[
https://issues.apache.org/jira/browse/MAPREDUCE-326?page=com.atlassian.jira.plugin.system.issuetabpanels:comment-tabpanel&focusedCommentId=12834398#action_12834398
]
Chris Douglas commented on MAPREDUCE-326:
-----------------------------------------
bq. Tom> The proposal does not introduce extra buffer copies. The example in
section 3.3 is really just a reorganization of the current code, since the
serializers are constructed with DataOutputStream objects - just as they are
now. The point is that the serialization is moved out of the kernel. There is
no extra copying going on.
Let's be more explicit. This is the code in question:
{code}
public void write(K key, V value) throws IOException, InterruptedException {
int partition = partitioner.getPartition(key, value, partitions);
keySerializer.serialize(key);
valSerializer.serialize(value);
rawMapOutputCollector.collect(keyBuffer, valueBuffer, partition);
}
{code}
What is backing {{keySerializer}} and {{valSerializer}}? What are {{keyBuffer}}
and {{valueBuffer}} if not intermediate structures separate from the collection
buffer? If backed by the collection buffer as in the current code, then the
call to collect is redundant, because the bytes have already been written;
{{collect}} would merely note that the range of bytes just written belongs to
that partition, which is just confused. And each serializer is backed by the
internal {{BlockingBuffer}} that manages the writes into the shared collection
buffer; it subclasses {{DataOutputStream}} because it used to require
{{DataOutput}} because of the {{Writable}} contract, not because it has an
intermediate {{DataOutputStream}} for the serializers.
What the proposed section says is that {{keySerializer}} and {{valSerializer}}
write into separate {{DataOutputBuffer}} instances ({{keyBuffer}} and
{{valueBuffer}}) then the serialized bytes are copied from the byte arrays
backing those structures into the collection buffer. There is absolutely an
extra copy in this scheme. It would not be reasonable to read it otherwise.
bq. Tom> At least, this was true until MAPREDUCE-64 was committed (around the
time I was writing the proposal). Now it uses a different buffer object
(BlockingBuffer, which is a DataOutputStream), so really DataOutputBuffer
should be replaced by DataOutputStream in the write() method signature.
It has worked this way since HADOOP-2919 in 0.17... and again: if both
{{keySerializer}} and {{valSerializer}} are backed by the collection buffer,
then what is {{collect}} doing? What are {{keyBuffer}} and {{valueBuffer}}?

Dataset excerpts:
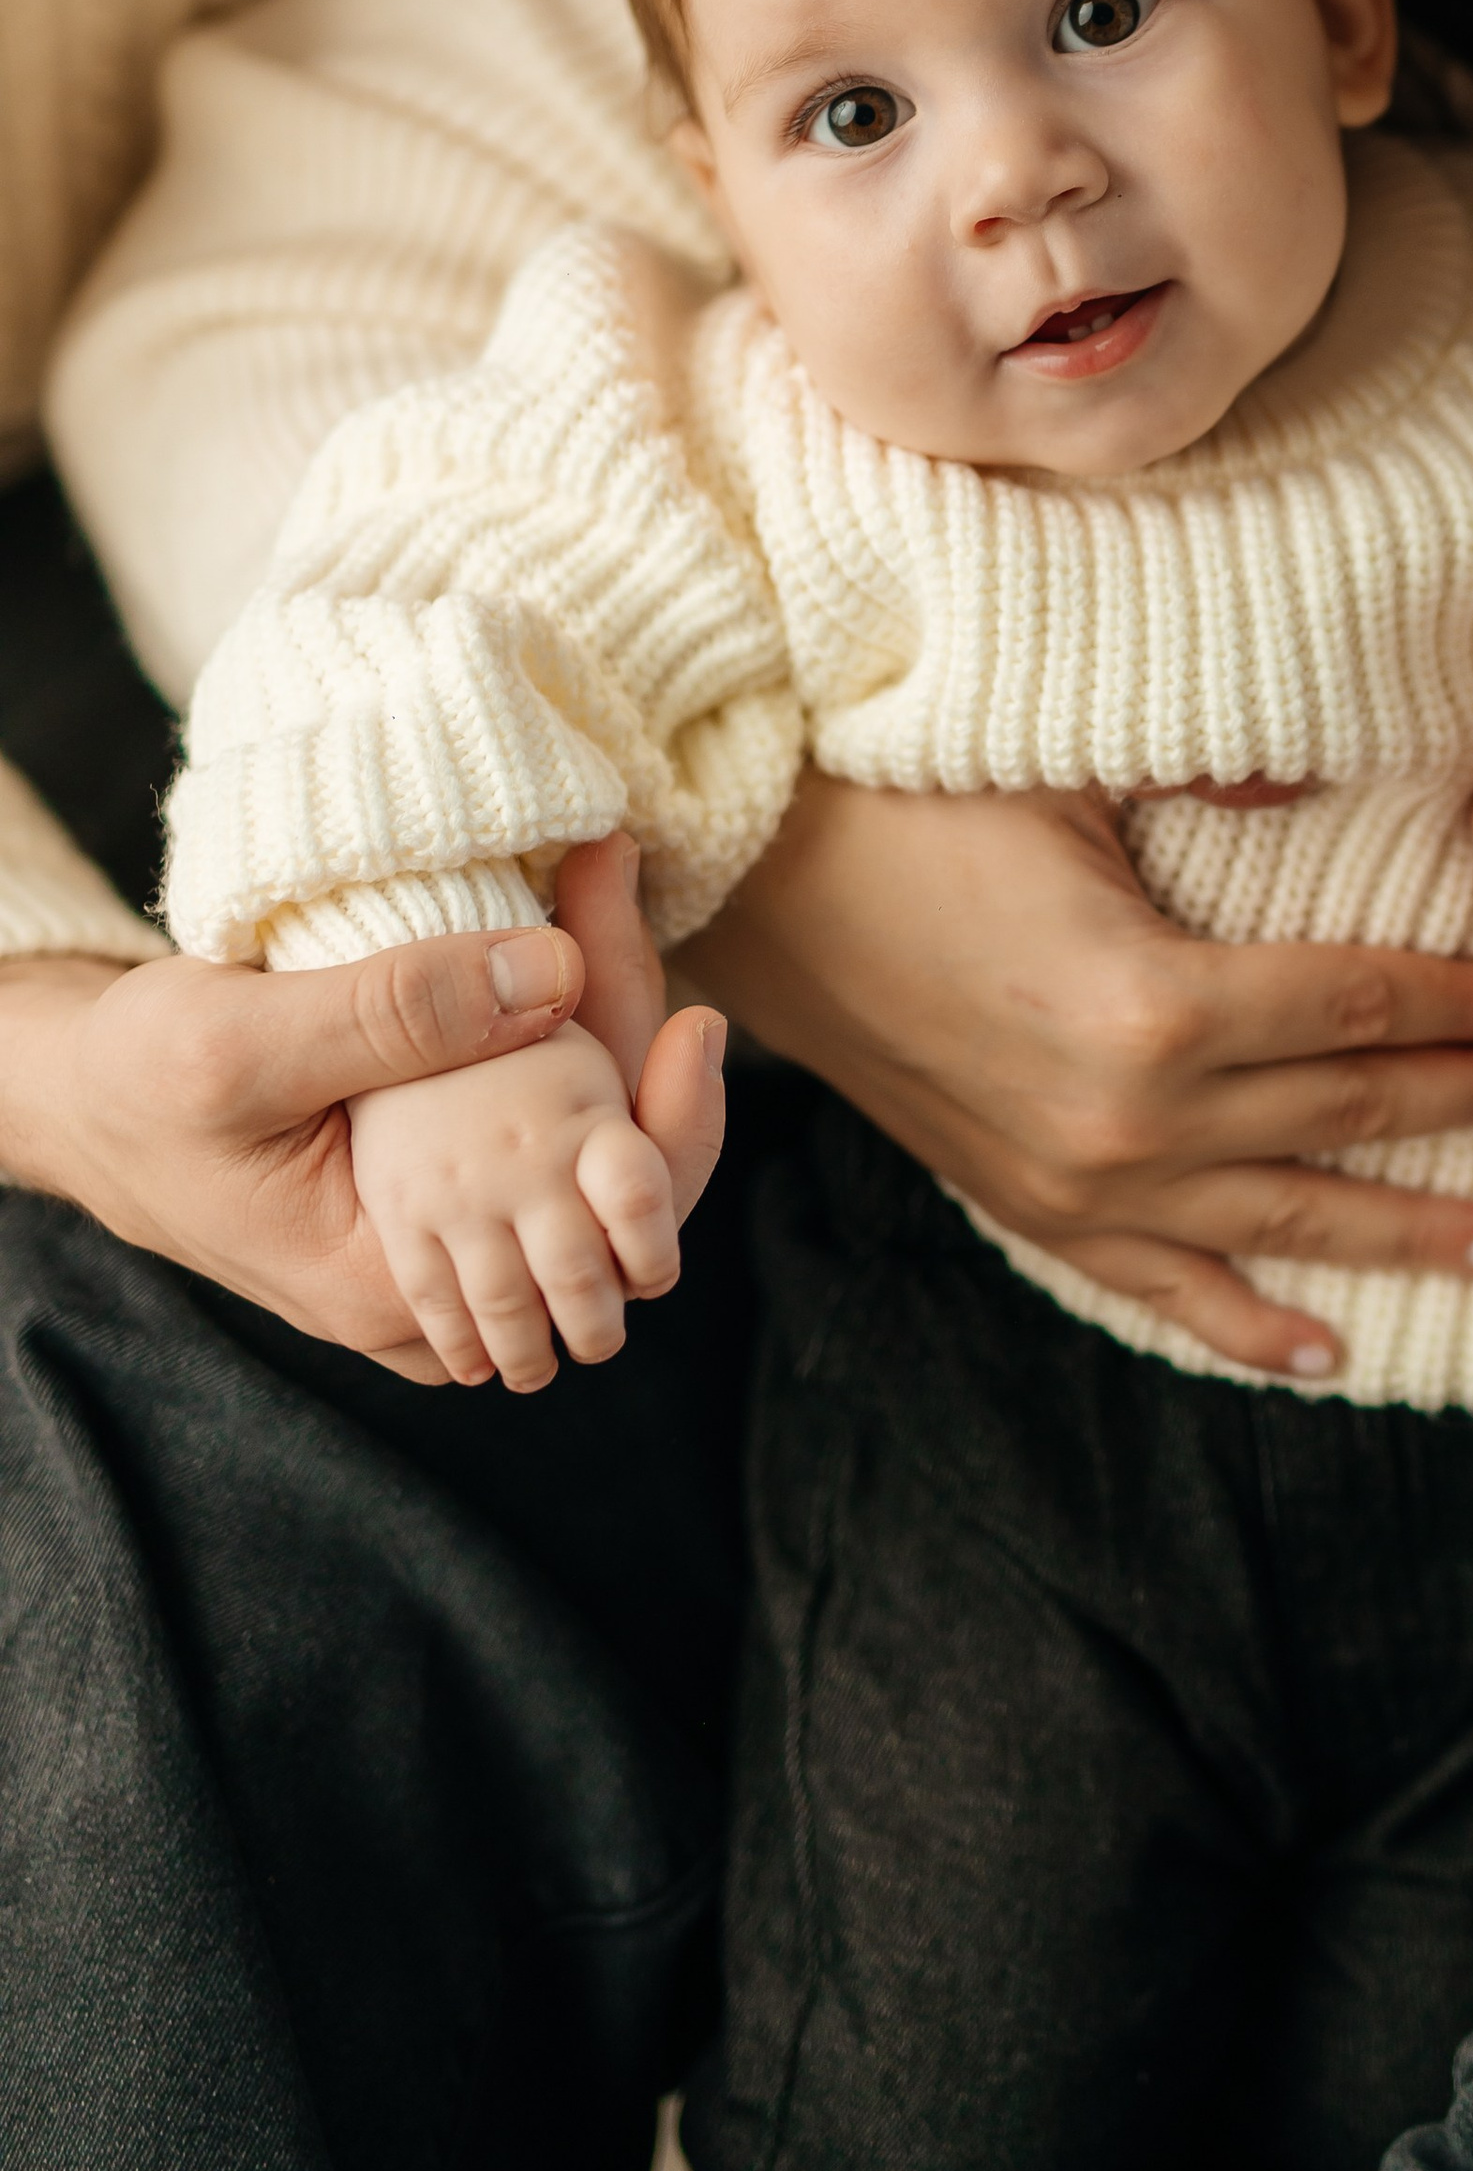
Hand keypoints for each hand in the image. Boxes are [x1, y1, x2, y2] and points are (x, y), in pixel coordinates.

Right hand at [0, 835, 729, 1377]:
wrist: (76, 1097)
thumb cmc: (134, 1085)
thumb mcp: (237, 1043)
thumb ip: (389, 1017)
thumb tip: (550, 974)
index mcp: (400, 1286)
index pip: (598, 1231)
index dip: (667, 1127)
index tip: (698, 1012)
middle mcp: (440, 1283)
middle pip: (613, 1185)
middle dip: (642, 1039)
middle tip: (621, 884)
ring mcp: (444, 1234)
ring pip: (584, 1143)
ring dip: (610, 1016)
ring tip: (600, 885)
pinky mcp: (437, 1176)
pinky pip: (537, 1116)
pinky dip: (562, 1024)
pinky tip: (565, 929)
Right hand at [684, 770, 1472, 1383]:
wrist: (747, 887)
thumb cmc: (904, 798)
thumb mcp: (1064, 766)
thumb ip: (1211, 778)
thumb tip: (1324, 788)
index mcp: (1158, 1003)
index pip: (1368, 1007)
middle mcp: (1133, 1119)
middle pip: (1354, 1111)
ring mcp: (1080, 1183)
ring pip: (1288, 1216)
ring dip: (1412, 1229)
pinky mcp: (1028, 1207)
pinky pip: (1163, 1283)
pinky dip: (1248, 1321)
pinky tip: (1325, 1350)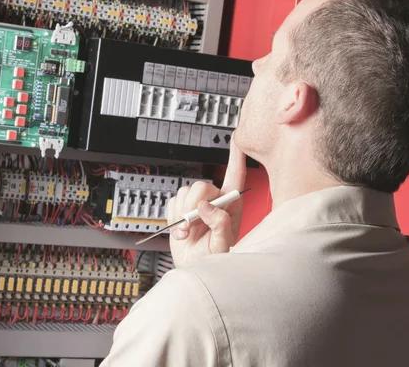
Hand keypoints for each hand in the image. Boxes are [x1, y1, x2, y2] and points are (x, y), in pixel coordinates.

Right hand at [168, 138, 246, 266]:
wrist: (194, 268)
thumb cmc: (214, 260)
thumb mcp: (223, 246)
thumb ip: (219, 224)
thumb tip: (206, 206)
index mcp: (230, 207)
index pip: (235, 177)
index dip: (236, 157)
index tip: (236, 140)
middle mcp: (214, 202)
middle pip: (201, 186)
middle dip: (193, 206)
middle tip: (192, 226)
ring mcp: (196, 205)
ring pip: (184, 193)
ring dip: (182, 216)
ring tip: (188, 233)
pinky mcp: (181, 209)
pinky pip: (172, 202)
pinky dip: (173, 219)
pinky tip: (181, 231)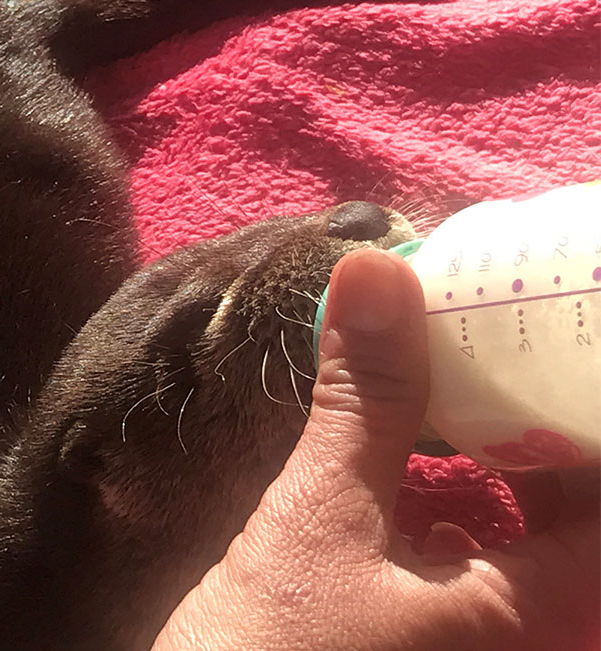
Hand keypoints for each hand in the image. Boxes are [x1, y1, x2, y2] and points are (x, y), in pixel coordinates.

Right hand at [153, 249, 599, 650]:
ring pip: (538, 550)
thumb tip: (379, 274)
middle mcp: (529, 645)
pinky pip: (490, 579)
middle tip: (521, 350)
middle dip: (555, 430)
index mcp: (534, 618)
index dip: (593, 413)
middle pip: (584, 520)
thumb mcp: (315, 520)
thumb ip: (362, 403)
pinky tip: (422, 491)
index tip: (569, 344)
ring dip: (518, 471)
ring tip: (475, 398)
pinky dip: (475, 519)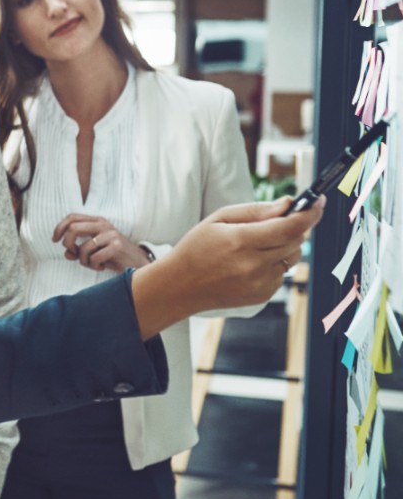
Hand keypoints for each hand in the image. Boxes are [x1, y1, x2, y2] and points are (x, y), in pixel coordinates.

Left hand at [53, 213, 148, 270]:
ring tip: (93, 264)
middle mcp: (103, 225)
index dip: (59, 227)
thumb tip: (66, 254)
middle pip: (73, 228)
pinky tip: (102, 266)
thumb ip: (77, 251)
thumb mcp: (92, 252)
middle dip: (67, 244)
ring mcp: (111, 235)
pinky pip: (94, 258)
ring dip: (84, 261)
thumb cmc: (112, 256)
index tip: (54, 240)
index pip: (72, 217)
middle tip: (72, 254)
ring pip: (83, 248)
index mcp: (97, 221)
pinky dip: (94, 266)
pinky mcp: (116, 246)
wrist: (136, 263)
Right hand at [130, 197, 321, 339]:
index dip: (310, 213)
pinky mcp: (263, 295)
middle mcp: (254, 265)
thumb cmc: (196, 248)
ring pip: (293, 257)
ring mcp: (260, 283)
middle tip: (281, 218)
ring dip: (286, 245)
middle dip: (295, 226)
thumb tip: (288, 204)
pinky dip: (275, 263)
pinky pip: (282, 273)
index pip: (290, 227)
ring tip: (257, 243)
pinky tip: (250, 262)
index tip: (318, 202)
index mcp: (241, 241)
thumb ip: (255, 210)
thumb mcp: (218, 219)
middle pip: (296, 240)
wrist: (179, 286)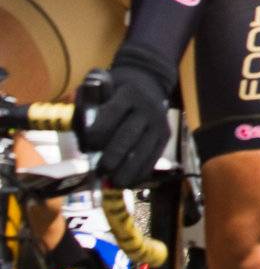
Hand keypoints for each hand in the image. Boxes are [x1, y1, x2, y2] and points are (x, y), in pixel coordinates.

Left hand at [74, 57, 172, 188]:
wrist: (146, 86)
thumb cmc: (112, 94)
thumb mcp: (97, 90)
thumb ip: (86, 106)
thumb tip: (84, 136)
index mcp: (128, 93)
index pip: (112, 113)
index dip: (99, 131)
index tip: (88, 146)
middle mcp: (147, 106)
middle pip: (129, 134)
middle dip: (114, 154)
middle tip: (101, 170)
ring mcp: (159, 121)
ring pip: (144, 149)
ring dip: (129, 169)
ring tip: (114, 183)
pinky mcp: (165, 135)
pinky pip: (154, 156)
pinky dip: (141, 171)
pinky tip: (128, 181)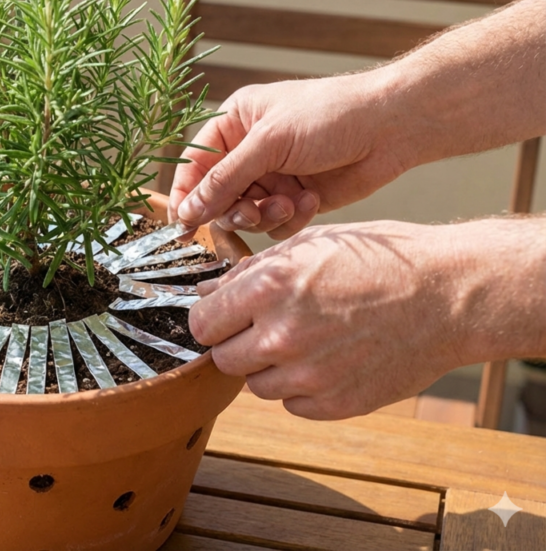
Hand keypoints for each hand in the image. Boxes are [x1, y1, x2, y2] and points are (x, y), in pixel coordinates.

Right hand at [169, 73, 411, 239]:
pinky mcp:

Work request A:
Answer these about the MAPREDUCE-326 comment, one line each:
(i) In which section of the proposal does the example under discussion appear?
(ii) Under the proposed section, into what do keySerializer and valSerializer write?
(iii) Since which issue and release has the code worked this way?
Work request B: Copy the part of the MAPREDUCE-326 comment starting with "What the proposed" and going on through "read it otherwise.".

Answer box A:
(i) Section 3.3
(ii) Separate DataOutputBuffer instances (keyBuffer and valueBuffer)
(iii) HADOOP-2919, in 0.17

Answer box B:
What the proposed section says is that {{keySerializer}} and {{valSerializer}}
write into separate {{DataOutputBuffer}} instances ({{keyBuffer}} and
{{valueBuffer}}) then the serialized bytes are copied from the byte arrays
backing those structures into the collection buffer. There is absolutely an
extra copy in this scheme. It would not be reasonable to read it otherwise.